> _검토할 본문_:
+ + + +
## 마켓플레이스 알고리즘 구독

라이브러리

In [25]:
# 데이터 처리 및 분석
import pandas as pd
pd.set_option('display.max_columns', None)
pd.set_option('display.max_rows', 500)
pd.set_option('display.width', None)

# AWS 관련
import sagemaker
from sagemaker.utils import name_from_base
import boto3
import awswrangler as wr

# 시각화
import plotly.graph_objects as go
from plotly.subplots import make_subplots

# 기타 유틸리티
import os
from dotenv import load_dotenv
load_dotenv()

True

SageMaker 세션 및 역할 설정

In [2]:
boto3_session = boto3.Session(profile_name='awstutor')
sagemaker_session = sagemaker.Session(boto_session=boto3_session)
role = os.environ.get('SAGEMAKER_EXECUTION_ROLE_ARN')

S3 데이터 저장 위치 설정

In [1]:
bucket_name = 'dante-sagemaker'
project_name = 'marketplace-lstm-ae'

s3_training_file_location = r's3://{0}/{1}/input/training/'.format(bucket_name, project_name)
s3_validation_file_location =r's3://{0}/{1}/input/validation/'.format(bucket_name, project_name)
s3_inference_file_location = r's3://{0}/{1}/input/inference/'.format(bucket_name, project_name)

s3_output_location = r's3://{0}/{1}/output/'.format(bucket_name, project_name)

print('s3_training_file_location : ', s3_training_file_location)
print('s3_validation_file_location : ', s3_validation_file_location)
print('s3_inference_file_location : ', s3_inference_file_location)
print('s3_output_location : ', s3_output_location)

s3_training_file_location :  s3://dante-sagemaker/marketplace-lstm-ae/input/training/
s3_validation_file_location :  s3://dante-sagemaker/marketplace-lstm-ae/input/validation/
s3_inference_file_location :  s3://dante-sagemaker/marketplace-lstm-ae/input/inference/
s3_output_location :  s3://dante-sagemaker/marketplace-lstm-ae/output/


데이터 다운로드 및 s3 업로드

* 훈련 데이터셋 로드

In [4]:
training_dataset = pd.read_csv(
    "https://raw.githubusercontent.com/fg-research/lstm-ae-sagemaker/master/data/training/train.csv",
    header=None,
    index_col=None
)

In [6]:
training_dataset.head()

Unnamed: 0,0,1
0,-10.302054,-9.879548
1,-9.761644,-11.455176
2,-10.185059,-12.195165
3,-12.834404,-10.253211
4,-13.341993,-13.015417


In [7]:
training_dataset.shape

(15000, 2)

In [10]:
fig = make_subplots(rows=training_dataset.shape[1], cols=1, shared_xaxes=True, vertical_spacing=0.05)

for i in range(training_dataset.shape[1]):
    fig.add_trace(
        go.Scatter(x=training_dataset.index, y=training_dataset.iloc[:, i], line=dict(color="#AFB8C1", width=1)),
        row=i+1, col=1
    )
    fig.update_yaxes(title_text="값", row=i+1, col=1)
    fig.update_xaxes(title_text="시간", row=i+1, col=1)
+ + + +
> _제공 항목_:

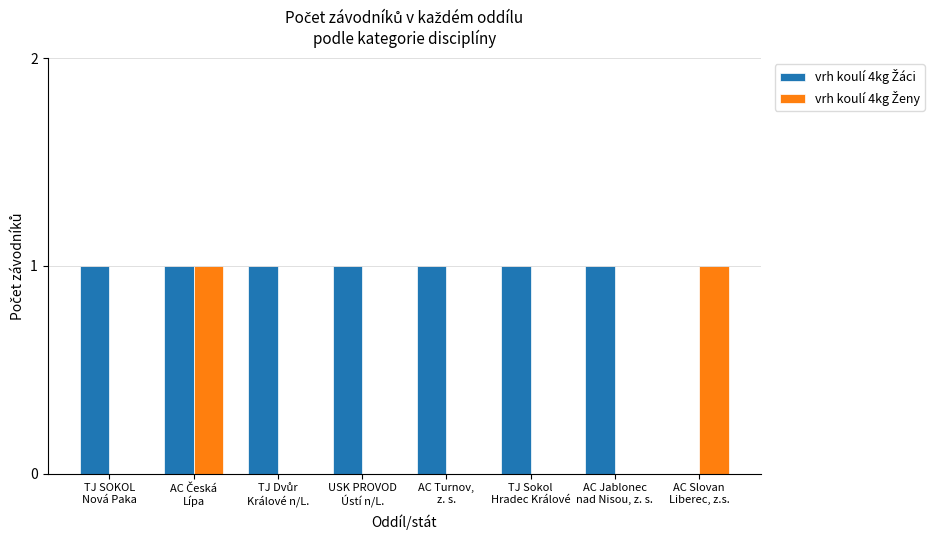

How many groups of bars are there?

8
+ + + +
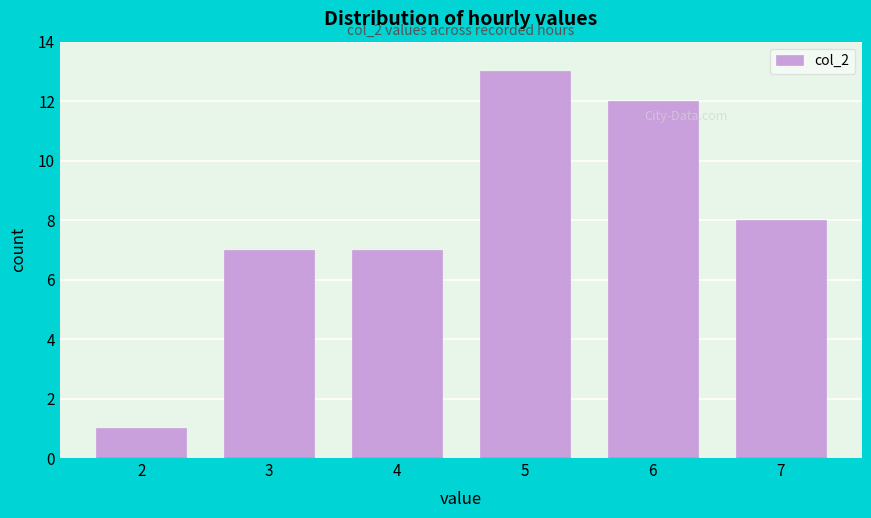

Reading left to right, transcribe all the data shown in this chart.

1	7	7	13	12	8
+ + + +
> _수행할 작업_:
SageMaker 마켓플레이스 알고리즘 구독을 다룬 본문에서 출력 결과로 표시된 S3 경로를 모두 나열하십시오. 답은 본문에 있는 내용만 근거로 하십시오.

> _답변_:
- s3://dante-sagemaker/marketplace-lstm-ae/input/training/
- s3://dante-sagemaker/marketplace-lstm-ae/input/validation/
- s3://dante-sagemaker/marketplace-lstm-ae/input/inference/
- s3://dante-sagemaker/marketplace-lstm-ae/output/